Recommended Citation
Mandac, Alexzon, "Vitamin D Enhanced Vitamin D Receptor (VDR) Inhibition of NLRP3 Inflammasome Activation Can Attenuate the Development of Autoimmune Thyroiditis" (2023). Capstone Showcase. 5.
https://scholarworks.arcadia.edu/showcase/2023/bio/5
Included in
Endocrine System Diseases Commons, Immune System Diseases Commons, Immunopathology Commons, Medical Immunology Commons
Vitamin D Enhanced Vitamin D Receptor (VDR) Inhibition of NLRP3 Inflammasome Activation Can Attenuate the Development of Autoimmune Thyroiditis
Autoimmune Thyroiditis (AIT) is a prevalent autoimmune disease affecting approximately 2% of the population. Characterized by the gradual loss of thyroid function through an autoimmune attack on the thyroid gland, the disease manifests symptoms that negatively affect one’s quality of life. The mechanisms behind the disease’s pathophysiology are not fully understood; however, researchers are examining the involvement of the NLRP3 inflammasome in the disease.
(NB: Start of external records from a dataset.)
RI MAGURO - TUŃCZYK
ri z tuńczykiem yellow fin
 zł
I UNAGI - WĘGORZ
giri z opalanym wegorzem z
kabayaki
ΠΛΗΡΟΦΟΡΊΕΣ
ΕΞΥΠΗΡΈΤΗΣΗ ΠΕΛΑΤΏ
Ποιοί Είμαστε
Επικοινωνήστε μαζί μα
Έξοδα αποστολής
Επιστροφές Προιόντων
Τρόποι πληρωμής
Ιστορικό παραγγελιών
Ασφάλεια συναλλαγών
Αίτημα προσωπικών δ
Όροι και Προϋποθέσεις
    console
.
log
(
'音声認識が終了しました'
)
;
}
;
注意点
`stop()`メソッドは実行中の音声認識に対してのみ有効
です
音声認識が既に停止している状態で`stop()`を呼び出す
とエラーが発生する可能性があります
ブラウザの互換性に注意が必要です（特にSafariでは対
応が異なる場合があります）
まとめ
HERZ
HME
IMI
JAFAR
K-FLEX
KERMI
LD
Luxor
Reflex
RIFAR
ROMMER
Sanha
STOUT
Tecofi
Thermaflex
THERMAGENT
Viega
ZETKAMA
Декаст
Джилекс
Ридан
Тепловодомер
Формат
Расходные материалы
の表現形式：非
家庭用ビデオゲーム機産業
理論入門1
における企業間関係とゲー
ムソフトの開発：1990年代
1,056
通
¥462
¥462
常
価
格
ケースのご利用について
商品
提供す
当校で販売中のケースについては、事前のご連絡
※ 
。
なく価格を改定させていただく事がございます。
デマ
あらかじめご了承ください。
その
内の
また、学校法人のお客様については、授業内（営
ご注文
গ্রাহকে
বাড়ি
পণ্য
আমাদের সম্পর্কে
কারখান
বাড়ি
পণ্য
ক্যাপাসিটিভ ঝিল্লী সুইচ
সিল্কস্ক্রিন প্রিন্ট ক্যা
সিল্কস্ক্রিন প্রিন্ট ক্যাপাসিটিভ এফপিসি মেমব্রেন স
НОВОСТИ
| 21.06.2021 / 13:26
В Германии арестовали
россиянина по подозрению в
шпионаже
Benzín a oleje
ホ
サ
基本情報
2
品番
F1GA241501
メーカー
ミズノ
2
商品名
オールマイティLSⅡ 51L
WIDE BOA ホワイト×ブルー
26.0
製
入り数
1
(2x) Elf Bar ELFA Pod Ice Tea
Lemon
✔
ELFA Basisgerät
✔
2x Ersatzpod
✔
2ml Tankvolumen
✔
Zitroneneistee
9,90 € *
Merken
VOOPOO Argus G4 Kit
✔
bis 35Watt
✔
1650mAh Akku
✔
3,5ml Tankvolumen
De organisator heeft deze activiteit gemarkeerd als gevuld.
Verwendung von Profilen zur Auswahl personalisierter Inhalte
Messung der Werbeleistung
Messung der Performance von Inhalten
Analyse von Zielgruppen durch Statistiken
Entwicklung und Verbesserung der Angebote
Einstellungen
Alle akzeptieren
This thesis will address the question of whether Vitamin D can act as an inhibitor of the NLRP3 inflammasome and attenuate the progression of AIT in mouse model. Current investigations explore the effects of NLRP3 inhibition on the AIT mouse model, Experimental Autoimmune Thyroiditis (EAT), and analyze the effect of Vitamin D on the inflammasome. Research conducted by Ding involved groups of AIT and non-AIT humans as well as EAT mice, with one group injected with known NLRP3 inhibitor, MCC950. Rao studied the signaling mechanism and activation of the NLRP3 inflammasome by Vitamin D Receptor (VDR) in two human cell lines, HEK293T cells and THP1 cells, and bone marrow-derived macrophages (BMDMs) from two mouse strains, Nlrp3-/- and Vdr-/-. Major analyses of data from both studies were completed using qPCR, immunoblotting, and ELISAs for mRNA expression, cleaved caspase-1, caspase-1, and IL-1β levels, VDR expression, ASC oligomers, NLRP3 ubiquitination, and BRCC3 protein. These tests revealed increased NLRP3 expression and increased levels of cleaved caspase-1, caspase-1, and IL-1β in AIT/EAT thyroid samples. Results also presented that VDR suppressed NLRP3 activation via blocking BRCC3 binding and NLRP3 deubiquitination. VDR also inhibited caspase-1 activation and IL-1β secretion in VDR-restored Vdr-/- BMDMs, and this inhibition was further enhanced by Vitamin D treatment. These findings suggest that Vitamin D enhances the effects of VDR-mediated NLRP3 inhibition suppressing the progression of Autoimmune Thyroiditis.